Tag 21: Willkommensplatten

38 Kilometer: Marseille-Sainte Croix

Damit hätte ich nicht gerechnet: Ich radel ein paar Kilometer durch Marseille. Krawumm. Mein Zelt küsst die Straße. Und der Gummispanner? Keine Ahnung, einfach pfutsch. Ok, keine Panik. Erstmal eine Luftpumpe organisieren.

Viele Bike-Läden sind schon in Sommerpause. Aber bei ZZ Velo Vintage stehen die Türen offen. Ein netter Typ schießt mir jeweils ein zusätzliches Bar in die Reifen. Gummispanner hat er leider nicht, aber er schenkt mir einen alten Fahrradschlauch. Neuer Lifehack! Das Drumwickeln klappt voll gut. Das Zelt hält. Würde gerne mehr in die Kaffeekasse werfen, habe aber nur noch 70 Cent. Etwas peinlich berührt schiebe ich die Münzen über die Ladentheke und mache mich vom Acker.

In einer der wilderen Straßen von Marseille habe ich ein Restaurant entdeckt, das gegrillten Fisch serviert. Etwas ganz Feines, was die Camping-Küche nicht so richtig bieten kann. Bei drei älteren Herren ist noch ein Platz frei. Der Oberkellner stürmt zu unserem Tisch. Das ginge doch nicht, er weise die Plätze an. Tralala. Die drei Opas zischen irgendetwas auf Arabisch zurück, verdrehen die Augen und sagen mir, dass ich nun zu ihnen gehöre. Einladung zum Essen inklusive. So nett, meine faltigen Bodyguards.

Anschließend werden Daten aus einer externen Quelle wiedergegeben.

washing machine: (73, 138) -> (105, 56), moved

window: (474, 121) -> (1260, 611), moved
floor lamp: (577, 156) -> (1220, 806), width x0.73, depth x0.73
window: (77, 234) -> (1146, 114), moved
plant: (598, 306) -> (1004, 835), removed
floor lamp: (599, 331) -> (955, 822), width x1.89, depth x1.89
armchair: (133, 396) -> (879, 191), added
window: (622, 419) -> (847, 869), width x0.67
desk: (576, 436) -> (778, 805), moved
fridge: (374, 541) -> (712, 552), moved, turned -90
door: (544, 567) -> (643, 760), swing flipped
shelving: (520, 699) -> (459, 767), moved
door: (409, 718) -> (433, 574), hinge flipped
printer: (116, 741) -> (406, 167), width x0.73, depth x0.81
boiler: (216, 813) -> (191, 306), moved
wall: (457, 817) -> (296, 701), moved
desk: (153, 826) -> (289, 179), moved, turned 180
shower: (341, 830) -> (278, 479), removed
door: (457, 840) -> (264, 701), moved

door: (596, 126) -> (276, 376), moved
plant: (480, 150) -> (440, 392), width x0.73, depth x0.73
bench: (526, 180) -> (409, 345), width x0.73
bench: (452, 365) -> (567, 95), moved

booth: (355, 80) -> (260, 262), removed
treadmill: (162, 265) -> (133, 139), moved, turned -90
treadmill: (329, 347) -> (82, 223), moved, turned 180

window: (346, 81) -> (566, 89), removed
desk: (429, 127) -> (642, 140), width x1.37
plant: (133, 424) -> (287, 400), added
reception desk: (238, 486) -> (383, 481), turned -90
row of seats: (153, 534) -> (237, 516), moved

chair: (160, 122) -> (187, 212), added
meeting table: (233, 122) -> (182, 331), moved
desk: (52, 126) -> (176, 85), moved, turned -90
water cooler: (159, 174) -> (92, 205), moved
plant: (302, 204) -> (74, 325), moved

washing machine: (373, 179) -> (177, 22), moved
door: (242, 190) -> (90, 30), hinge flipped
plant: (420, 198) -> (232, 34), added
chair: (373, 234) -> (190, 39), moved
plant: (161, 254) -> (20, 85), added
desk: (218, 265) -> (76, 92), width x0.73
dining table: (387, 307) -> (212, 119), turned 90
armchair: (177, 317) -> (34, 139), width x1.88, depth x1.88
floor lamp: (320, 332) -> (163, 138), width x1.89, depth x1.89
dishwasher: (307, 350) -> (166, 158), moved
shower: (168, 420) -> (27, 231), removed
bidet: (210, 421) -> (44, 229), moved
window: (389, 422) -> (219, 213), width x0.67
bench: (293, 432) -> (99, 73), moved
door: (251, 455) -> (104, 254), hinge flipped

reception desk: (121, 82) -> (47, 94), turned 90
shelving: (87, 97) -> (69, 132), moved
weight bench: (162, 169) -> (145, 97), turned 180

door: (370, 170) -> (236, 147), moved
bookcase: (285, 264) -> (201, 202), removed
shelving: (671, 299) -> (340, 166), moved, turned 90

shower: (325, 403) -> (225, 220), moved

Einer der Männer erzählt mir, dass er oft in Dortmund sei und in der „großen Industrie“ arbeiten würde. Das wiederholt er noch dreimal. Wenn ich etwas bräuchte, soll ich mich melden. Egal was. So spontan fällt mir gar nichts ein. Weiß auch gar nicht, an was für ein Material er denkt. Stahlträger, Betonmischer, Dachkonstruktionen? Gerade keinen Bedarf.

Dorade deluxe!

Mit dem Fisch auf dem Grund meines Magens rolle ich zu Aldi (!). Tatsächlich, in Marseille gibt es einen Aldi, sogar Aldi Nord. Verkehrte Welt. Tomaten, Gurken, eine Avocado und Kartoffeln rattern auf dem Fließband zum Kassierer. Lecker Abendessen für Ann-Sophie und mich. Apropos 15:04 Uhr. Magische Uhrzeit. Eigentlich. Aber kleiner Trost, auch die französischen Züge haben Verspätungen. Wegen der Hitze hat offenbar irgendeine Leitung den Geist aufgegeben. So die Durchsage. Wenn auch 40 Minuten später, aber Ann-Sophie ist daaa, genau an dem Gleis, an dem ich mich von Micha verabschieden musste. Das ist Traumabewältigung 🙂

Wir ölen uns ein, streifen die Polsterhosen drüber und starten in die gemeinsame Tour. Die Route schickt uns durch das Hafengebiet von Marseille. Total fahrradfeindlich. Nur nicht sterben hier. Staubige 40-Tonner brausen an uns vorbei. Überall Autobahnauffahrten. Die Straße, ein einziges Scherbenmeer. Nach rund 15 Kilometern haben wir es geschafft. Fast! Die nächsten Challenges: müffelnde Ziegen auf der Fahrbahn und ein platter Hinterreifen. Ann-Sophie hat es direkt erwischt. Kein schöner Schachzug von den Bike-Göttern da oben. Aber wisst ihr was, das ärgert uns kein bisschen!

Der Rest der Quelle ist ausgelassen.